P.L. : Il n’est pas de mon ressort de commenter la stratégie vaccinale du Gouvernement. Le ministre de la Santé avait assuré que le cap du million de Français vaccinés contre la Covid-19 serait largement atteint d’ici la fin du mois de janvier. Un mois après, plus de 3 millions de Français ont été vaccinés. La stratégie vaccinale ne peut pas reposer sur un seul vaccin. D’où l’importance d’avoir eu en amont une coordination européenne pour garantir l’accès à plusieurs vaccins. Nos entreprises elles, sont en ordre de marche et collaborent pour produire les vaccins. Plusieurs dizaines de millions de doses du vaccin BioNTech et Pfizer devraient être produites en 2021 sur le site de Delpharm de Saint-Rémy-sur-Avre (Eure-et-Loir). L’usine du suédois Récipharm, à Monts (Indre-et- Loire), s’apprête de son côté à lancer la production du vaccin Moderna et a recruté 60 personnes supplémentaires pour faire face. Enfin, le vaccin Sanofi/GSK (encore en phase clinique) sera produit dans sa totalité en France puisque le vaccin en tant que tel sera fabriqué par Sanofi à Marcy l’Étoile (métropole de Lyon) et que l’adjuvant sera produit par GSK à Saint-Amand-les-Eaux (Nord). Le Gouvernement en 2020 et 2021 a lancé deux appels à candidatures d’un total de 460 millions d’euros pour lutter contre la Covid-19, dont une partie liée à la production de vaccins.

Selon certains sondages, une part significative des Français s’inquiètent des effets de la vaccination contre la Covid-19 sur leur santé. Quel est votre sentiment face à cette inquiétude ?
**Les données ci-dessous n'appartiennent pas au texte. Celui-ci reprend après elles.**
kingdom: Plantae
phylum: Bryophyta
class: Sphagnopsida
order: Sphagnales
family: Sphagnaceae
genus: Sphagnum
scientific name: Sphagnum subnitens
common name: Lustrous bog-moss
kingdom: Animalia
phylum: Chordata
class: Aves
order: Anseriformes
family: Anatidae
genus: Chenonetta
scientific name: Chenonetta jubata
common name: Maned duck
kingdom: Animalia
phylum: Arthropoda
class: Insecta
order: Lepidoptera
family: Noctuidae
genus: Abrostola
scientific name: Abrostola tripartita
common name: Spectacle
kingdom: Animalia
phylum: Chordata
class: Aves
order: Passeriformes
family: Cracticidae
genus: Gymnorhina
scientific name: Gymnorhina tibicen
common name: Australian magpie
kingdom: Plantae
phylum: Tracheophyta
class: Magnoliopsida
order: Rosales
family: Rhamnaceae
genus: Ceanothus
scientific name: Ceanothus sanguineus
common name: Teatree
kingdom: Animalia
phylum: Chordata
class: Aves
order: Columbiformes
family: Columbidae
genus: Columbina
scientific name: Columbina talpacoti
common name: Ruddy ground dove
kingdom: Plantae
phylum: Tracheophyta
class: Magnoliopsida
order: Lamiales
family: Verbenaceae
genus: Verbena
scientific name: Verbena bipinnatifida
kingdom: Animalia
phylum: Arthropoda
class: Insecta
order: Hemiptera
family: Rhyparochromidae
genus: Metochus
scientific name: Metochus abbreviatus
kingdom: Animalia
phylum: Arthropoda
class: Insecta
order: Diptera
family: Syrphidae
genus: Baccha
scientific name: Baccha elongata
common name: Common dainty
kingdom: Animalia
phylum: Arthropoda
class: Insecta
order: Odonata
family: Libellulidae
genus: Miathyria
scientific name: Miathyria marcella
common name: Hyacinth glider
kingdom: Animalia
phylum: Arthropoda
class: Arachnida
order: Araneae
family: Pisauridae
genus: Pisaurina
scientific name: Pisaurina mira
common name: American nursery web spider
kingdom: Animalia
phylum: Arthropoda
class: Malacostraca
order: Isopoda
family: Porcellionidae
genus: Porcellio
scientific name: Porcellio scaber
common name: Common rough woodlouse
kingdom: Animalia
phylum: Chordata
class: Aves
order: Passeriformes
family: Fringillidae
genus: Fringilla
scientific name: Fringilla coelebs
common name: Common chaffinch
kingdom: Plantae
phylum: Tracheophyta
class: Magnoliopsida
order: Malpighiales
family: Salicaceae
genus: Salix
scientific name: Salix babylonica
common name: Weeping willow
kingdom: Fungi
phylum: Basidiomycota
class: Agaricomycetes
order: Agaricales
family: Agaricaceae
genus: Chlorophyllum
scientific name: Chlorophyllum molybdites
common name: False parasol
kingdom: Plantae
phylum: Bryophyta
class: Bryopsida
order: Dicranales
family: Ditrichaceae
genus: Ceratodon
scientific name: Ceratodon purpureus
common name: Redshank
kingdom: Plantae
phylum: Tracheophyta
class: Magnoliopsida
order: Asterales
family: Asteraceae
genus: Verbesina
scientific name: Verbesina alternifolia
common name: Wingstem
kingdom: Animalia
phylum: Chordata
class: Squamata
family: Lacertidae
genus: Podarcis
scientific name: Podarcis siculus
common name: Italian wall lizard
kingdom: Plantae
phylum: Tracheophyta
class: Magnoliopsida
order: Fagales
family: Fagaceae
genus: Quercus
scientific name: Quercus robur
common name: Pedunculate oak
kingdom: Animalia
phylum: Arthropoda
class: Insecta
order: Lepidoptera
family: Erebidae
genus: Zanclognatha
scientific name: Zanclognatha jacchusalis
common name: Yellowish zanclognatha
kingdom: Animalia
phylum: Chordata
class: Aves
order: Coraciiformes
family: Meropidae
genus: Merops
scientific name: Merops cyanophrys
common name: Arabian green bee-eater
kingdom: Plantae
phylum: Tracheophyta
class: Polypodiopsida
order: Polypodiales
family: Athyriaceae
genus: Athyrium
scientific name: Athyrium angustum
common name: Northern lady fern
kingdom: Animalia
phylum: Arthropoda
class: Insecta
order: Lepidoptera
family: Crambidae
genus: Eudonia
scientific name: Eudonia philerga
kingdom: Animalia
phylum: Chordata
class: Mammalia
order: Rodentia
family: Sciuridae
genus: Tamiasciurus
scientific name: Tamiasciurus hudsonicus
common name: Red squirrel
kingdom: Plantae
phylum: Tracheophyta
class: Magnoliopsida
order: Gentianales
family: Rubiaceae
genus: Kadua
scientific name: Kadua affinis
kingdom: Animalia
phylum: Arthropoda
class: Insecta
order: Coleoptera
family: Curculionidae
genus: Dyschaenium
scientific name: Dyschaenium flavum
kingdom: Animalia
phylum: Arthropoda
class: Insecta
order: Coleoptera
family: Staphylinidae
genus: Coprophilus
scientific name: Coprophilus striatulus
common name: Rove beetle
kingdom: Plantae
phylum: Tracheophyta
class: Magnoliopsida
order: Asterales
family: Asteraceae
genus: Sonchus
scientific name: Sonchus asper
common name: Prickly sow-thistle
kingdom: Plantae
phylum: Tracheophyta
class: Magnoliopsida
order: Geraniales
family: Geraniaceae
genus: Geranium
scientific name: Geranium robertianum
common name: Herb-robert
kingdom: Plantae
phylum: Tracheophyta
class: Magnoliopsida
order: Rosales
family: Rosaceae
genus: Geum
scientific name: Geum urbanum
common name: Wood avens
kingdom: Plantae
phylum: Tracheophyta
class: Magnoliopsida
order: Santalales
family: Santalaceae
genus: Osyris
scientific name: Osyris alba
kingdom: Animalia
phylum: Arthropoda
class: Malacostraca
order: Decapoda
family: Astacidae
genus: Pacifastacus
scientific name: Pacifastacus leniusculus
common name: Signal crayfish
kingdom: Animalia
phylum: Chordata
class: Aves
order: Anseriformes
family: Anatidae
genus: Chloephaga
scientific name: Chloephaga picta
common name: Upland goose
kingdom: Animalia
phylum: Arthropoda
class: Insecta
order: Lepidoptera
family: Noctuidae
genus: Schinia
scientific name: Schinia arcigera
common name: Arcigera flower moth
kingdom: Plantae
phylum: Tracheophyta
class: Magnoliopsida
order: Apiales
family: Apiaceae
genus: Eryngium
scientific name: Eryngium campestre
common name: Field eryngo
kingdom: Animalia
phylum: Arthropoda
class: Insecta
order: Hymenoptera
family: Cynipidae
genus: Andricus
P.L. : La surveillance des vaccins contre la Covid-19 est un enjeu majeur pour nos entreprises. L’objectif partagé par l’ensemble des acteurs étant d’évaluer la sécurité d’emploi des vaccins et assurer une surveillance continue et en temps réel des effets indésirables. Toutes les mesures ont été prises pour suivre de près d’éventuels effets secondaires dus à la vaccination. Un dispositif spécifique de surveillance renforcée des effets indésirables des vaccins contre la Covid-19 a été mis en place par l’ANSM sur notre territoire. Ce dispositif, totalement inédit par son ampleur, comprend, un bilan hebdomadaire des cas d’effets indésirables par les entreprises, une enquête de pharmacovigilance avec les CRPVs1, des rapports hebdomadaires mis en ligne sur le site de l’ANSM, ainsi que la conduite d’études de pharmaco-épidémiologies pour mesurer les risques de survenue d’événements indésirables post-vaccinaux graves. Ce dispositif s’intègre dans le plan de gestion des risques coordonné par l’Agence Européenne du Médicament (EMA). À titre d’exemple, les entreprises titulaires d’autorisations de mise sur le marché devront soumettre à l’Agence européenne du médicament un résumé mensuel de sécurité. Tout est ainsi mis en place pour détecter très vite le moindre effet secondaire inquiétant et l’analyser. Les Français peuvent être rassurés.